Recorded data:
=======

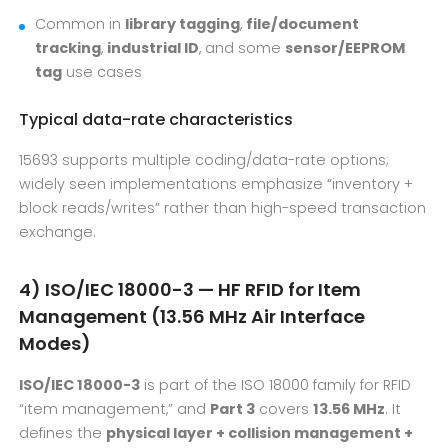
Common in
library tagging
,
file/document
tracking
,
industrial ID
, and some
sensor/EEPROM
tag
use cases
Typical data-rate characteristics
15693 supports multiple coding/data-rate options;
widely seen implementations emphasize “inventory +
block reads/writes” rather than high-speed transaction
exchange.
4) ISO/IEC 18000-3 — HF RFID for Item
Management (13.56 MHz Air Interface
Modes)
ISO/IEC 18000-3
is part of the ISO 18000 family for RFID
“item management,” and
Part 3
covers
13.56 MHz
. It
defines the
physical layer + collision management +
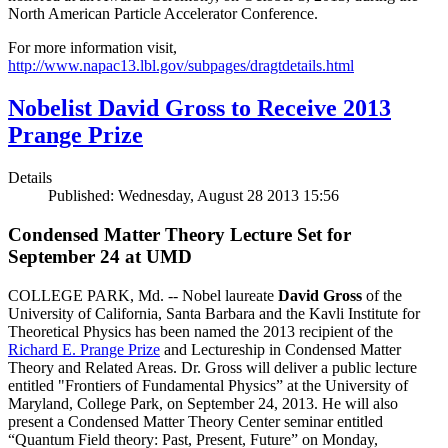
North American Particle Accelerator Conference.
For more information visit,
http://www.napac13.lbl.gov/subpages/dragtdetails.html
Nobelist David Gross to Receive 2013
Prange Prize
Details
Published: Wednesday, August 28 2013 15:56
Condensed Matter Theory Lecture Set for
September 24 at UMD
COLLEGE PARK, Md. -- Nobel laureate
David Gross
of the
University of California, Santa Barbara and the Kavli Institute for
Theoretical Physics has been named the 2013 recipient of the
Richard E. Prange Prize
and Lectureship in Condensed Matter
Theory and Related Areas. Dr. Gross will deliver a public lecture
entitled "Frontiers of Fundamental Physics” at the University of
Maryland, College Park, on September 24, 2013. He will also
present a Condensed Matter Theory Center seminar entitled
“Quantum Field theory: Past, Present, Future” on Monday,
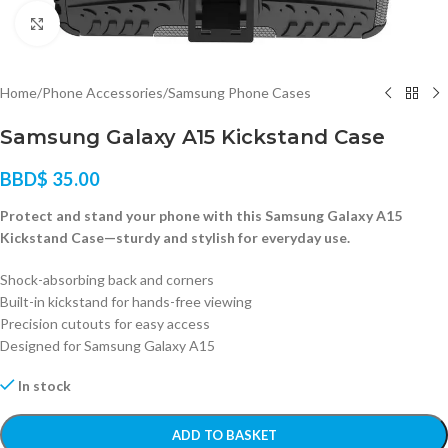
Click to enlarge
Home
/
Phone Accessories
/
Samsung Phone Cases
Samsung Galaxy A15 Kickstand Case
BBD$
35.00
Protect and stand your phone with this Samsung Galaxy A15
Kickstand Case—sturdy and stylish for everyday use.
Shock-absorbing back and corners
Built-in kickstand for hands-free viewing
Precision cutouts for easy access
Designed for Samsung Galaxy A15
In stock
ADD TO BASKET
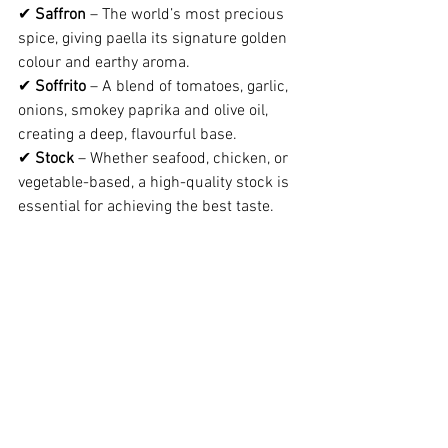
✔ 
Saffron
 – The world’s most precious 
spice, giving paella its signature golden 
colour and earthy aroma.
✔ 
Soffrito
 – A blend of tomatoes, garlic, 
onions, smokey paprika and olive oil, 
creating a deep, flavourful base.
✔ 
Stock
 – Whether seafood, chicken, or 
vegetable-based, a high-quality stock is 
essential for achieving the best taste.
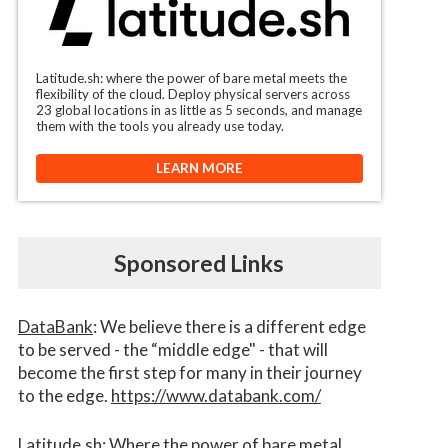
Latitude.sh: where the power of bare metal meets the
flexibility of the cloud. Deploy physical servers across
23 global locations in as little as 5 seconds, and manage
them with the tools you already use today.
LEARN MORE
Sponsored Links
DataBank
: We believe there is a different edge
to be served - the “middle edge" - that will
become the first step for many in their journey
to the edge.
https://www.databank.com/
Latitude.sh
: Where the power of bare metal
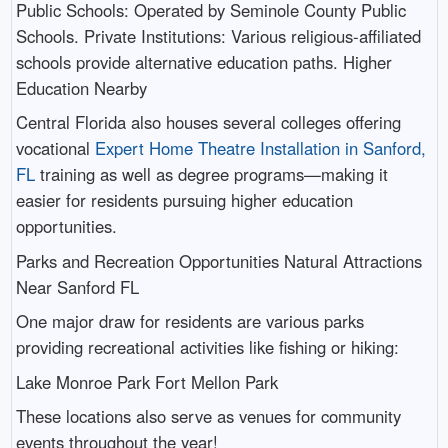
Public Schools: Operated by Seminole County Public
Schools. Private Institutions: Various religious-affiliated
schools provide alternative education paths. Higher
Education Nearby
Central Florida also houses several colleges offering
vocational
Expert Home Theatre Installation in Sanford,
FL
training as well as degree programs—making it
easier for residents pursuing higher education
opportunities.
Parks and Recreation Opportunities Natural Attractions
Near Sanford FL
One major draw for residents are various parks
providing recreational activities like fishing or hiking:
Lake Monroe Park Fort Mellon Park
These locations also serve as venues for community
events throughout the year!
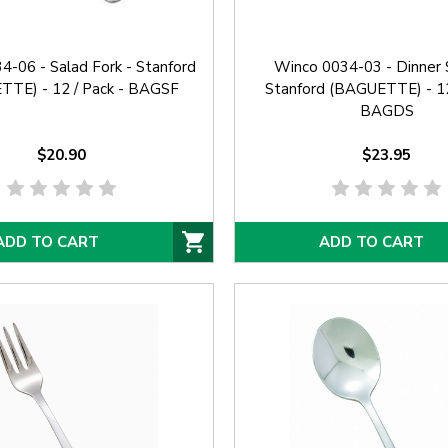
-06 - Salad Fork - Stanford
Winco 0034-03 - Dinner 
TE) - 12 / Pack - BAGSF
Stanford (BAGUETTE) - 12
BAGDS
$20.90
$23.95
ADD TO CART
ADD TO CART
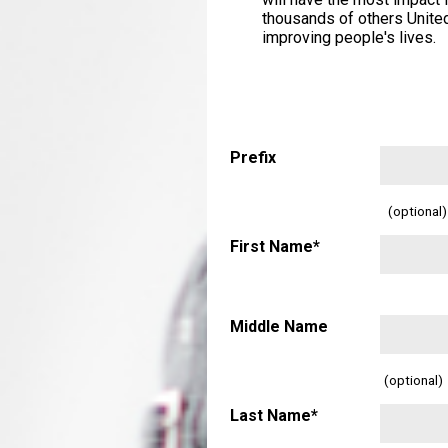
thousands of others United
improving people's lives.
Prefix
(optional)
First Name*
Middle Name
(optional)
Last Name*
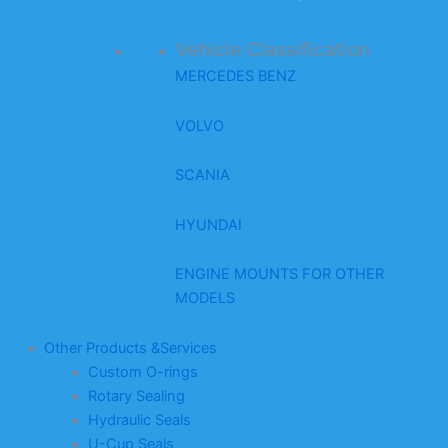
Vehicle Classification
MERCEDES BENZ
VOLVO
SCANIA
HYUNDAI
ENGINE MOUNTS FOR OTHER
MODELS
Other Products &Services
Custom O-rings
Rotary Sealing
Hydraulic Seals
U-Cup Seals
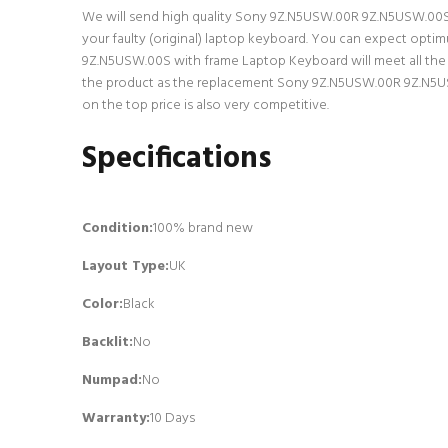
We will send high quality Sony 9Z.N5USW.00R 9Z.N5USW.00S wi
your faulty (original) laptop keyboard. You can expect opt
9Z.N5USW.00S with frame Laptop Keyboard will meet all the s
the product as the replacement Sony 9Z.N5USW.00R 9Z.N5USW
on the top price is also very competitive.
Specifications
Condition:
100% brand new
Layout Type:
UK
Color:
Black
Backlit
:
No
Numpad
:
No
Warranty:
10 Days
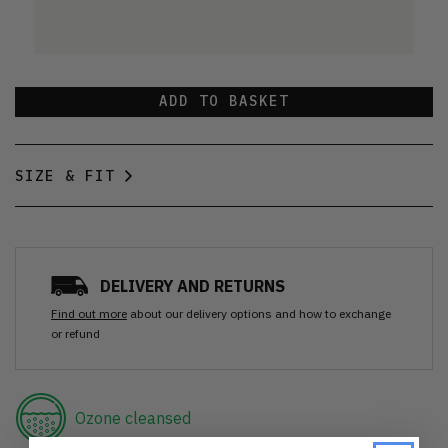
ADD TO BASKET
SIZE & FIT
DELIVERY AND RETURNS
Find out more
about our delivery options and how to exchange
or refund
Ozone cleansed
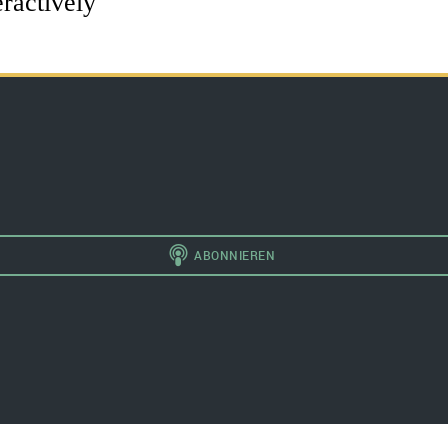
eractively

=======

Each line in the records above that contains the word "Matter" must be copied.

TASK OUTPUT:
Condensed Matter Theory Lecture Set for
and Lectureship in Condensed Matter
present a Condensed Matter Theory Center seminar entitled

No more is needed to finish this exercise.